I started checking the first five observations from the dataset.
Name | Author | User Rating | Reviews | Price | Year | Genre |
---|---|---|---|---|---|---|
10-Day Green Smoothie Cleanse | JJ Smith | 4.7 | 17350 | 8 | 2016 | Non Fiction |
11/22/63: A Novel | Stephen King | 4.6 | 2052 | 22 | 2011 | Fiction |
12 Rules for Life: An Antidote to Chaos | Jordan B. Peterson | 4.7 | 18979 | 15 | 2018 | Non Fiction |
1984 (Signet Classics) | George Orwell | 4.7 | 21424 | 6 | 2017 | Fiction |
5,000 Awesome Facts (About Everything!) (Natio… | National Geographic Kids | 4.8 | 7665 | 12 | 2019 | Non Fiction |
Here it’s possible to see that the data has the Year in which the book was on the top 50 list, it’s Price, the average User Rating, total Reviews, Author, Name and lastly, Genre.
There are no null values in the dataset.
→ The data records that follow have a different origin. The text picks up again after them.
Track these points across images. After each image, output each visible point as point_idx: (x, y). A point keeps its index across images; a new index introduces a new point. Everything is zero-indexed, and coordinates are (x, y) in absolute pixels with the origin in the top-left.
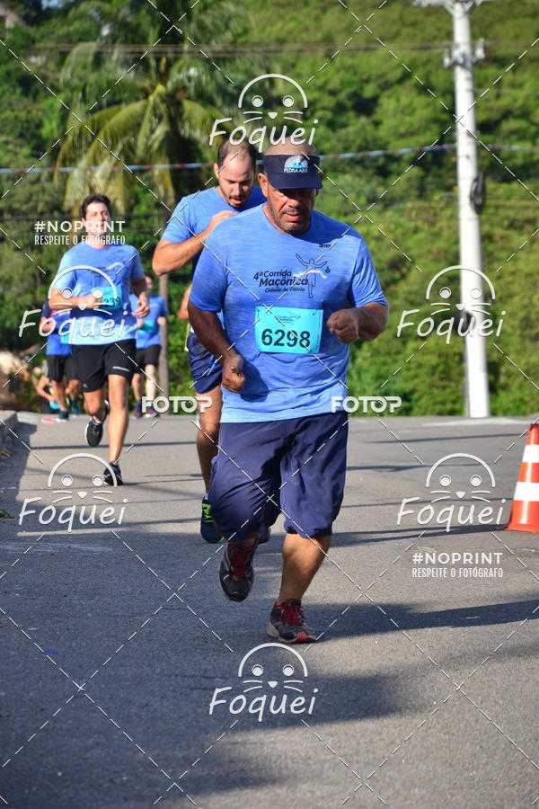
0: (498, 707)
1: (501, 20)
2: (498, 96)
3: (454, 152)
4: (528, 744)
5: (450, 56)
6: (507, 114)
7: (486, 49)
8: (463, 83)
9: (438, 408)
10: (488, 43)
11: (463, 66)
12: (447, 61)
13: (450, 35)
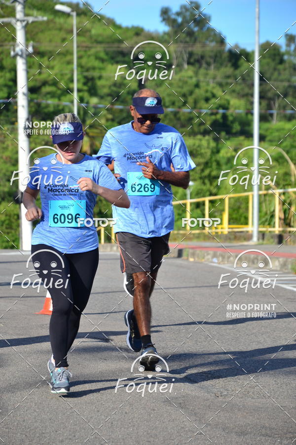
0: (35, 413)
1: (42, 31)
2: (40, 73)
3: (16, 103)
4: (52, 434)
5: (14, 51)
6: (45, 83)
7: (34, 47)
8: (21, 65)
9: (4, 245)
10: (35, 44)
11: (21, 56)
12: (12, 53)
13: (14, 39)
And from 550 books there are 248 unique authors, so let’s see which authors have had more books in the top 50 bestselling during this period.
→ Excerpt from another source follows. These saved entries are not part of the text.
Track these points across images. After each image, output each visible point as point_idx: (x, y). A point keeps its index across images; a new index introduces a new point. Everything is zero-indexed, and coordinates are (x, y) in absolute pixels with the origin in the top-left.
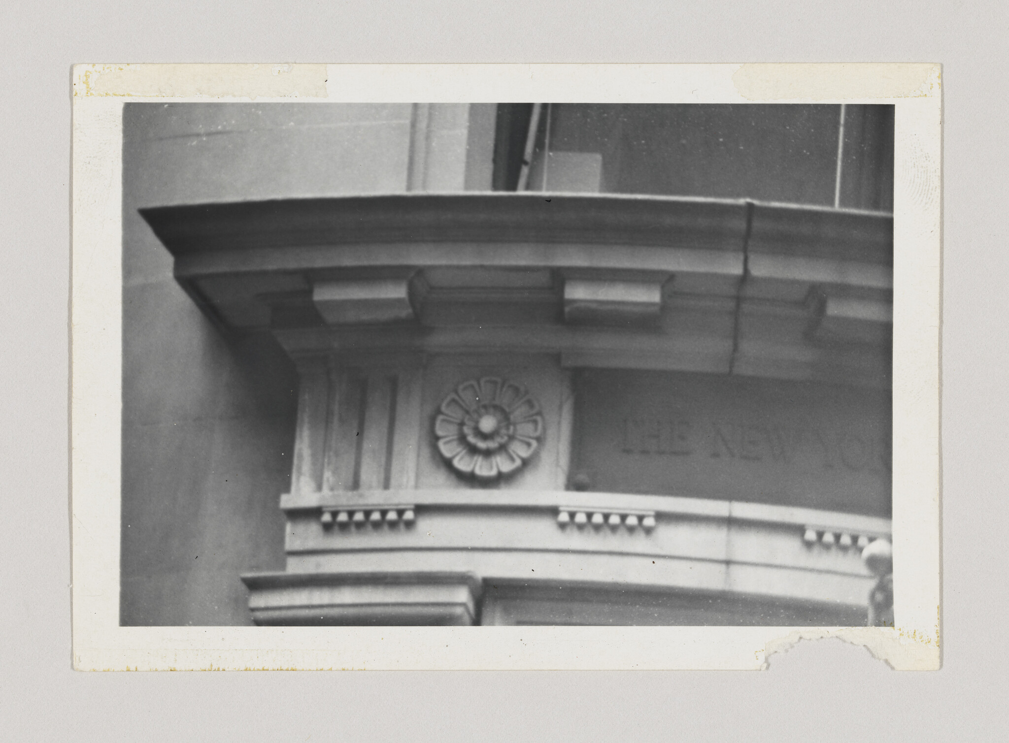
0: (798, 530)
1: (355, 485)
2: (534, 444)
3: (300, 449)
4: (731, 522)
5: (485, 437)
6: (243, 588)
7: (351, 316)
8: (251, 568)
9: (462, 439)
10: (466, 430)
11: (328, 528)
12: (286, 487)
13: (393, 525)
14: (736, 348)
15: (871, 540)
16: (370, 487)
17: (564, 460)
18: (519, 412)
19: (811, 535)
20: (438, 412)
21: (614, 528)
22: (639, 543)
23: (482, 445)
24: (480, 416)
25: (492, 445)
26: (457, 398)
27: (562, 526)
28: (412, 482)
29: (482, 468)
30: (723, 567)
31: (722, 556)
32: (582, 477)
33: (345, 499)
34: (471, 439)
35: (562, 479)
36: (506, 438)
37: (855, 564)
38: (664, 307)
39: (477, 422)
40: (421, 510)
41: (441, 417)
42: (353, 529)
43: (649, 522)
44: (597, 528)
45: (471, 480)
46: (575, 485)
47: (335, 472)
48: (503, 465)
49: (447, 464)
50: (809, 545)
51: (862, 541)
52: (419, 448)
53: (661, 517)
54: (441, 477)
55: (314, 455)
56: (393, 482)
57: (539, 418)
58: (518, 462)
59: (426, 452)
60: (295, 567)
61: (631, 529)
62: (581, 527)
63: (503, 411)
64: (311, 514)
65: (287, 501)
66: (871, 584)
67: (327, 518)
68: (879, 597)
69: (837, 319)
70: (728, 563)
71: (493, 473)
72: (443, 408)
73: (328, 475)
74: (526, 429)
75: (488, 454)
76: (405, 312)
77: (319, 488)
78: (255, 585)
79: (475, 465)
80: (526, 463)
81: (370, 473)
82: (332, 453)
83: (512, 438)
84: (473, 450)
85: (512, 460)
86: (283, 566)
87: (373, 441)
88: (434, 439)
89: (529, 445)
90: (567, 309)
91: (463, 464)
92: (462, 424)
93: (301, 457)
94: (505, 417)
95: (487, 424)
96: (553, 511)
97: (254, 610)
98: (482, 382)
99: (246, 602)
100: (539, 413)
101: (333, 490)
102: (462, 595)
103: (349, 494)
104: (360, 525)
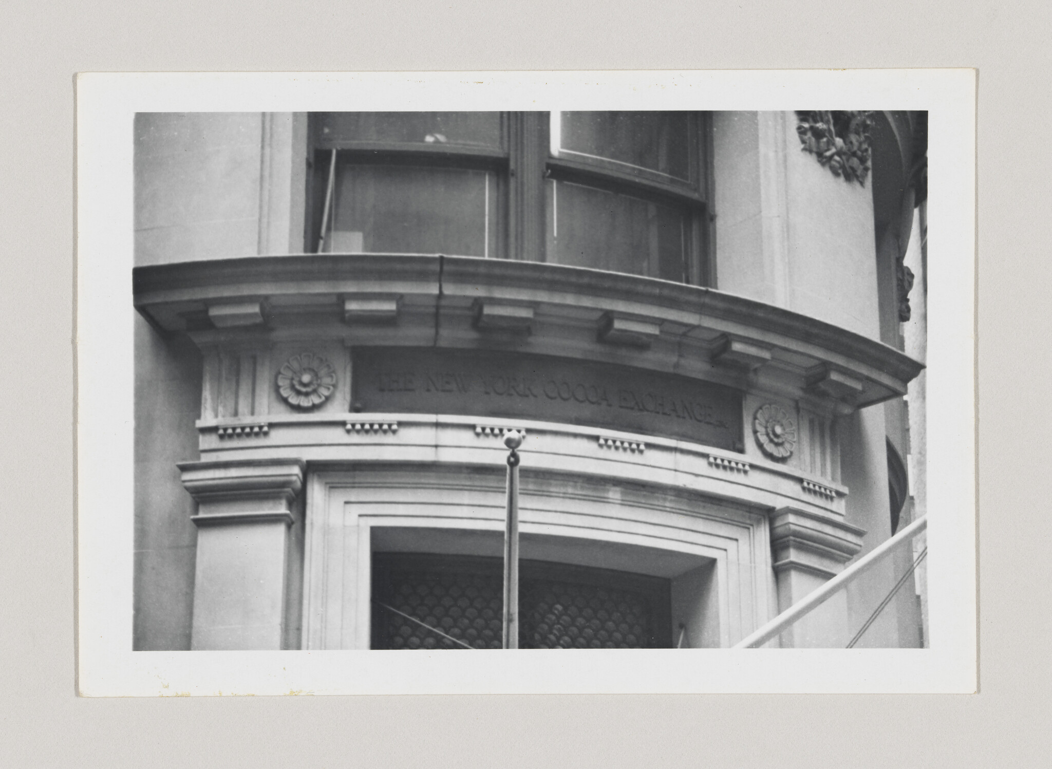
0: (473, 427)
1: (236, 414)
2: (331, 388)
3: (206, 396)
4: (437, 425)
5: (305, 385)
6: (178, 470)
7: (229, 323)
8: (183, 459)
9: (293, 387)
10: (295, 383)
11: (222, 437)
12: (199, 416)
13: (257, 434)
14: (437, 333)
15: (510, 430)
16: (244, 415)
17: (348, 397)
18: (323, 372)
19: (479, 430)
20: (279, 373)
21: (376, 431)
22: (389, 438)
23: (304, 390)
24: (302, 374)
25: (309, 389)
26: (289, 365)
27: (348, 431)
28: (266, 411)
29: (305, 402)
30: (434, 449)
31: (433, 443)
32: (358, 405)
33: (229, 421)
34: (298, 387)
35: (347, 407)
36: (316, 386)
37: (500, 443)
38: (399, 312)
39: (300, 378)
40: (272, 426)
41: (280, 376)
42: (235, 437)
43: (395, 427)
44: (367, 432)
45: (298, 409)
46: (354, 409)
47: (225, 407)
48: (316, 400)
49: (285, 401)
50: (478, 435)
51: (505, 431)
52: (269, 397)
53: (400, 424)
54: (282, 408)
55: (212, 399)
56: (257, 410)
57: (334, 375)
58: (323, 398)
59: (273, 396)
60: (206, 458)
61: (385, 432)
62: (358, 432)
63: (313, 370)
64: (213, 430)
65: (200, 424)
66: (508, 453)
67: (221, 432)
68: (512, 459)
69: (488, 316)
70: (436, 446)
71: (310, 404)
72: (282, 371)
73: (221, 409)
74: (327, 380)
75: (307, 394)
76: (259, 320)
77: (216, 416)
78: (184, 469)
79: (300, 401)
80: (328, 399)
81: (243, 406)
82: (222, 397)
83: (319, 385)
84: (299, 393)
85: (320, 397)
86: (199, 458)
87: (245, 389)
88: (277, 388)
89: (329, 389)
90: (347, 315)
91: (294, 400)
92: (292, 379)
93: (206, 400)
94: (316, 375)
95: (306, 378)
96: (343, 424)
97: (184, 481)
98: (302, 357)
99: (180, 477)
100: (334, 372)
101: (224, 416)
102: (296, 470)
103: (232, 419)
104: (239, 435)
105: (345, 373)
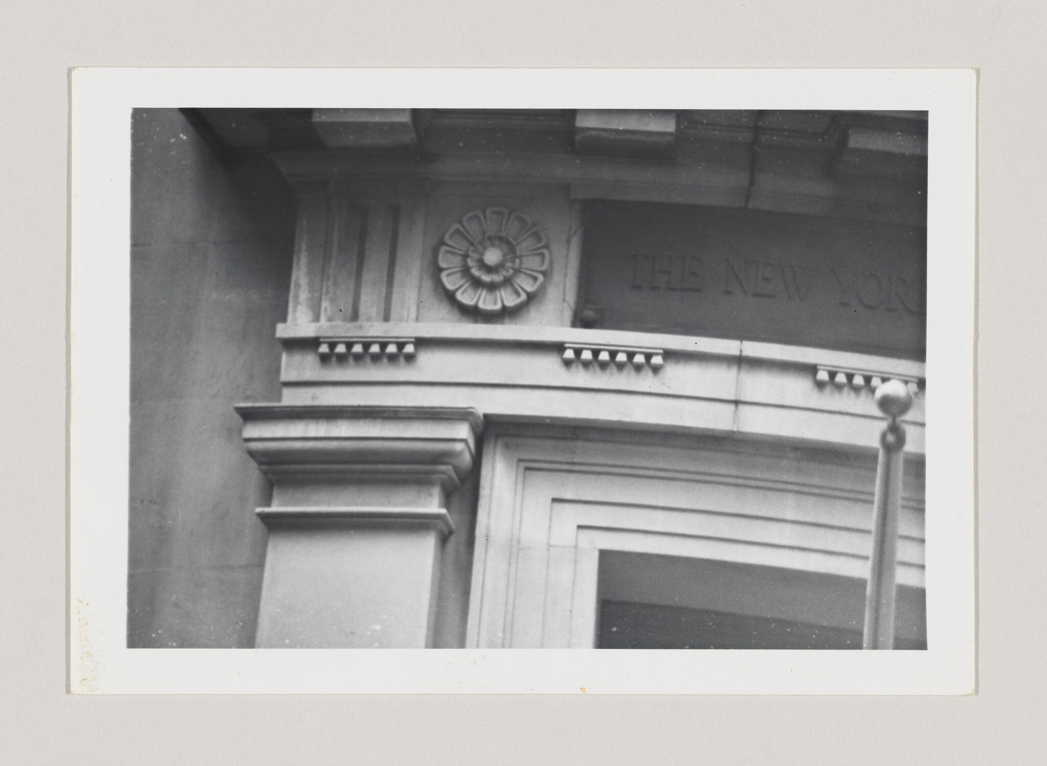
0: (810, 370)
1: (355, 316)
2: (541, 278)
3: (298, 277)
4: (741, 362)
5: (490, 270)
6: (237, 418)
7: (351, 140)
8: (247, 398)
9: (466, 271)
10: (470, 262)
11: (325, 359)
12: (284, 319)
13: (393, 358)
14: (752, 182)
15: (884, 380)
16: (369, 319)
17: (571, 297)
18: (524, 246)
19: (823, 376)
20: (442, 243)
21: (621, 366)
22: (646, 382)
23: (486, 278)
24: (485, 248)
25: (497, 278)
26: (461, 229)
27: (567, 363)
28: (413, 315)
29: (487, 302)
30: (732, 407)
31: (732, 398)
32: (590, 314)
33: (342, 329)
34: (475, 272)
35: (568, 315)
36: (511, 271)
37: (867, 405)
38: (679, 135)
39: (482, 254)
40: (422, 343)
41: (444, 248)
42: (351, 361)
43: (657, 360)
44: (603, 366)
45: (473, 314)
46: (581, 321)
47: (333, 301)
48: (511, 301)
49: (450, 297)
50: (820, 385)
51: (875, 382)
52: (421, 279)
53: (669, 355)
54: (443, 310)
55: (311, 285)
56: (394, 314)
57: (546, 252)
58: (524, 297)
59: (428, 284)
60: (291, 398)
61: (638, 368)
62: (586, 365)
63: (508, 243)
64: (308, 344)
65: (283, 331)
66: (883, 425)
67: (324, 349)
68: (891, 438)
69: (856, 150)
70: (736, 403)
71: (498, 307)
72: (447, 239)
73: (325, 304)
74: (532, 262)
75: (492, 287)
76: (409, 137)
77: (317, 318)
78: (249, 415)
79: (479, 299)
80: (531, 298)
81: (370, 301)
82: (330, 283)
83: (517, 271)
84: (477, 283)
85: (518, 294)
86: (279, 397)
87: (373, 271)
88: (436, 272)
89: (535, 279)
90: (578, 138)
91: (466, 298)
92: (466, 256)
93: (298, 286)
94: (511, 250)
95: (492, 256)
96: (558, 348)
97: (248, 440)
98: (488, 213)
99: (240, 432)
100: (547, 247)
101: (330, 320)
102: (463, 431)
103: (349, 325)
104: (358, 358)
105: (568, 249)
Author | Number of Books |
---|---|
Jeff Kinney | 12 |
Gary Chapman | 11 |
Rick Riordan | 11 |
Suzanne Collins | 11 |
American Psychological Association | 10 |
Dr. Seuss | 9 |
Gallup | 9 |
Rob Elliott | 8 |
Stephen R. Covey | 7 |
Stephenie Meyer | 7 |
Dav Pilkey | 7 |
Bill O’Reilly | 7 |
Eric Carle | 7 |
The author with more books in the top 50 list was Jeff Kinney, tied at second, with 11 books, was Gary Chapman, Rick Riordan, and Suzanne Collins. Tied at 9th is Stephen R. Covey, Stephenie Meyer, Dav Pilkey, Bill O’Reilly, and Eric Carle, with 7 books.
With the violing plot, we can see how the user rating is concentrated and because our data is composed of bestsellers it makes sense that the user rating is mostly concentrated around 4.5 and 4.75.
This boxplot of reviews count by year shows that the variability increases through the years, having its peak at 2014 and gradually stabilizing. We can also see that in the first years, 2010 and 2011, there were more outliers in the data.
I wanted to look at the user rating and price by book genre. So I calculated these average values.
Genre | User Rating | Price |
---|---|---|
Fiction | 4.65 | 10.85 |
Non Fiction | 4.60 | 14.84 |
The user rating average by genre seems to be similar just 0.05 difference, but the price has a bigger difference 10.85 for fiction and 14.84 for non-fiction books. To be sure that these differences are statistically significant I’ll use the Mann-Whitney test.
The Mann-Whitney null hypothesis is that the samples have the same distribution, and in both cases, we reject the null hypothesis with a 95% confidence level. The p-value for the price data was 8.34e-08 and the user rating was 1.495e-07.
To visually show how different their distribution is we can take a look at the following plots.
The distribution for the price of fiction books is heavily inclined to the left and consistently diminishes as the price goes up. While the non-fiction books price starts high and becomes even higher, 120 and almost 140 occurrences in the first two categories, then it rapidly diminishes.
The distribution for the user rating by the fiction genre slowly increases, having its peek at around 4.8. And the distribution of the non-fiction genre has its peak at a little over 4.6.